Shell’s refinery and petchems complex in Deer Park, Texas
Source of picture http://www.msnbc.msn.com/
By John Richardson
THE excellent third-quarter financial results of the likes of Dow Chemical and LyondellBasell further confirm the extraordinary turnaround in the cost positions of those with a big proportion of their global polyolefins production based in the US.
Some more pain might be ahead for these now advantaged feed producers (if such a phrase had been used by anyone in connection with the US three years ago they would have been advised to seek the help of a psychiatrist) as higher production from new plants in the Middle East is absorbed. We will detail this risk in a post later this week.
But producers can at least look back on a year that has confounded probably even the most optimistic of expectations.
A recently released chemicals research report by the privately held financial institution, the Susquehanna Financial Group (SIG), details just how good 2010 has been in terms of margins.
“We have a more positive view on the ethylene cycle for US producers due to what is turning out to be a longer lasting and greater cost advantage for US ethylene production from ethane feedstock,” write the authors of the report.
“With this cost advantage it now appears that the long anticipated 2011-12 downturn due to new ethylene capacity in the Middle East and Asia will be almost a non-event for US ethane-based ethylene producers.
We project that contract cash margins for US Gulf ethylene production from ethane feedstock will trough at $0.15/lb.in 2011 versus our previous expectation of $0.10/lb.

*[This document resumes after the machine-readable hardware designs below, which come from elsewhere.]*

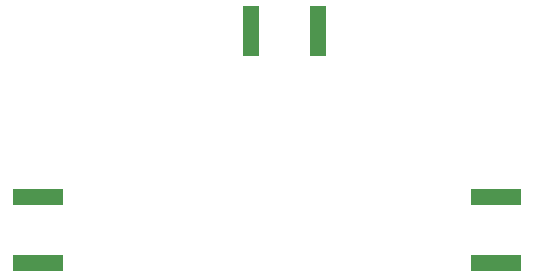
<source format=gbr>
%TF.GenerationSoftware,KiCad,Pcbnew,(6.0.2)*%
%TF.CreationDate,2022-11-21T15:36:14-08:00*%
%TF.ProjectId,tr_switch,74725f73-7769-4746-9368-2e6b69636164,rev?*%
%TF.SameCoordinates,PX4b94250PY699e930*%
%TF.FileFunction,Paste,Bot*%
%TF.FilePolarity,Positive*%
%FSLAX46Y46*%
G04 Gerber Fmt 4.6, Leading zero omitted, Abs format (unit mm)*
G04 Created by KiCad (PCBNEW (6.0.2)) date 2022-11-21 15:36:14*
%MOMM*%
%LPD*%
G01*
G04 APERTURE LIST*
%ADD10R,4.200000X1.350000*%
%ADD11R,1.350000X4.200000*%
G04 APERTURE END LIST*
D10*
%TO.C,J4*%
X2600000Y27175000D03*
X2600000Y32825000D03*
%TD*%
D11*
%TO.C,J6*%
X26325000Y46837500D03*
X20675000Y46837500D03*
%TD*%
D10*
%TO.C,J7*%
X41400000Y27175000D03*
X41400000Y32825000D03*
%TD*%
M02*

</source>
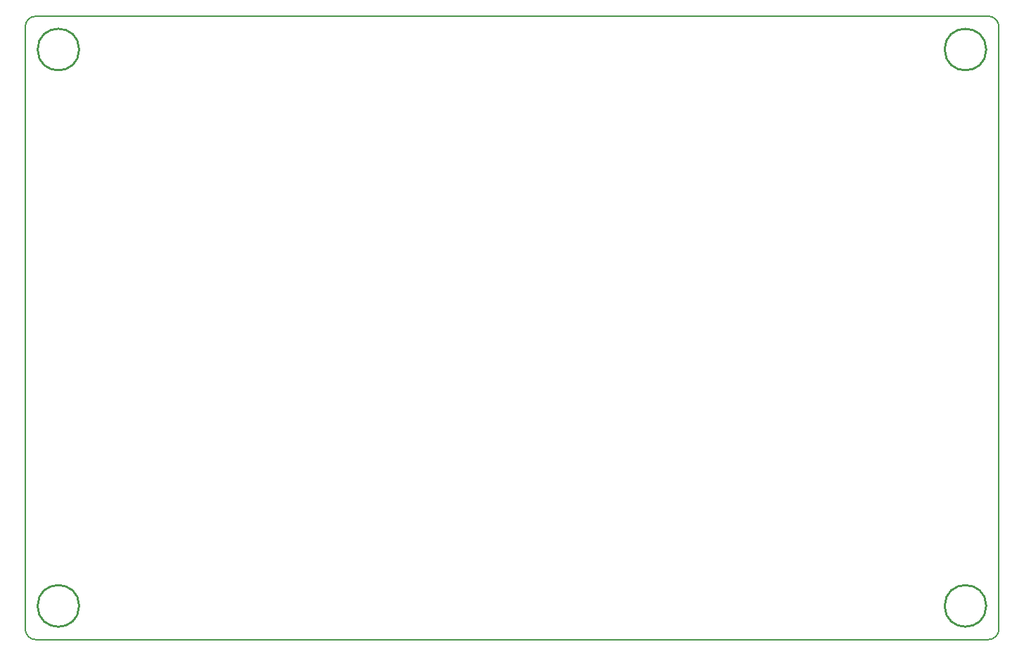
<source format=gtp>
G04*
G04 #@! TF.GenerationSoftware,Altium Limited,Altium Designer,22.2.1 (43)*
G04*
G04 Layer_Color=8421504*
%FSLAX42Y42*%
%MOMM*%
G71*
G04*
G04 #@! TF.SameCoordinates,38A85AE6-A4D5-4193-AC1F-1DFF1A3BB725*
G04*
G04*
G04 #@! TF.FilePolarity,Positive*
G04*
G01*
G75*
%ADD13C,0.20*%
%ADD14C,0.25*%
D13*
X2908Y12421D02*
G03*
X2781Y12294I0J-127D01*
G01*
Y5042D02*
G03*
X2908Y4915I127J0D01*
G01*
X14376D02*
G03*
X14503Y5042I0J127D01*
G01*
Y12294D02*
G03*
X14376Y12421I-127J0D01*
G01*
X2908Y4915D02*
X14376D01*
X2908Y12421D02*
X2984D01*
X2781Y5042D02*
Y12294D01*
X14503Y5042D02*
Y12294D01*
X2984Y12421D02*
X14376D01*
D14*
X3430Y12020D02*
G03*
X3430Y12020I-250J0D01*
G01*
Y5320D02*
G03*
X3430Y5320I-250J0D01*
G01*
X14350D02*
G03*
X14350Y5320I-250J0D01*
G01*
Y12020D02*
G03*
X14350Y12020I-250J0D01*
G01*
M02*

</source>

This represents a mid to early peak cycle margin by historical standards – US ethylene margins for all feedstocks troughed at $0.08/lb in 2001-02 and peaked at $0.18/lb in 2006. “
And as we said we will discuss later on this week, SIG see some tougher times ahead as the supply-driven downturn – delayed by all the start-up problems in the Middle East and a reduction of associated gas supply - has yet to fully happen.
“The downturn will be more severe for other feedstocks and regions (other than the US),” the report continues.
“Margins for naphtha-based ethylene production in the US, as well as Asia and Europe, should reach trough levels in 2011-12 before a broad-based upturn starts in 2013 as demand growth absorbs the new capacity.
“US producers should see higher operating rates due to continued export competitiveness. We project US operating rates above 90% in 2011-12 versus low-to-mid 80s globally.”
Who on earth would want to exit US ethane-based petrochemicals capacity given such an outlook?